Garden Time – May 2023
May is the perfect time for gardening in central North Carolina. The average temperature has warmed up enough to make the plants grow happily but hasn’t yet reached the sizzling levels that will make summer pretty miserable.
At this point the daffodils, tulips, and iris have come and gone. The Asiatic lilies are budding and the gladiolus are pushing up strongly. But May is the month of the roses, and mine are looking splendid this year.
Growing roses in this area is a challenge. They are glorious right now in the warmth and wet of May, but they really don’t like our very hot and humid summers. To ensure they stay reasonably healthy, I feed them rose food once a month, water a couple of times of week in hot weather, spray regularly for insects and brown spot during the summer, and deadhead constantly. I hate having to spray, but the combination of aphids and Japanese beetles means I’ll have no plants left if I don’t. (The experiment has been made. I’ve tried several ‘natural’ means of getting rid of the bugs. They don’t work.) But when the weather cools again in the fall, they’ll have another explosion of blooms to reward my efforts.

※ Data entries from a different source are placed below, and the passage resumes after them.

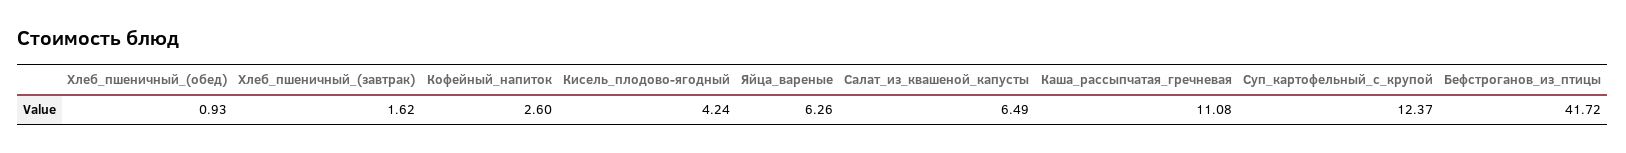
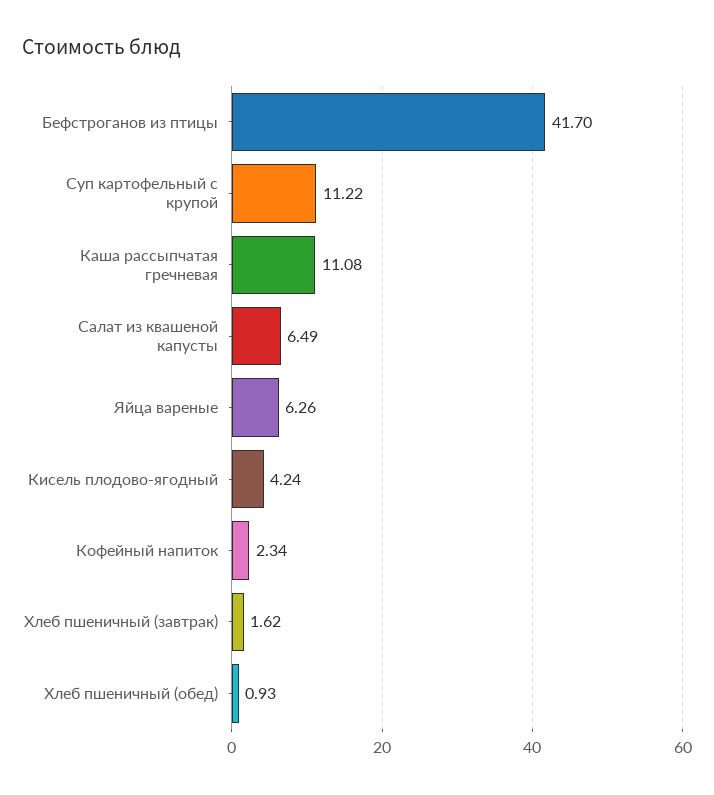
  {
    "Хлеб_пшеничный_(обед)": 0.93,
    "Хлеб_пшеничный_(завтрак)": 1.62,
-   "Кофейный_напиток": 2.6,
+   "Кофейный_напиток": 2.34,
    "Кисель_плодово-ягодный": 4.24,
    "Яйца_вареные": 6.26,
    "Салат_из_квашеной_капусты": 6.49,
    "Каша_рассыпчатая_гречневая": 11.08,
-   "Суп_картофельный_с_крупой": 12.37,
+   "Суп_картофельный_с_крупой": 11.22,
-   "Бефстроганов_из_птицы": 41.72
+   "Бефстроганов_из_птицы": 41.7
  }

Other things are going on in the garden right now as well. Many of the perennials are beginning to bloom; the zinnia and cosmos seeds are germinating; and the weeds are proliferating despite my constant effort to remove them.
The area in front of the house needs a refresher and some new plants, but we’ll be having our front porch rebuilt in a couple of weeks, so there’s no point in working around there until the workers are finished tramping over it.
I have in mind a couple more areas to turn into flower beds.
That’s the thing about working in the garden. It’s never done. But the rewards for the effort are really quite wonderful.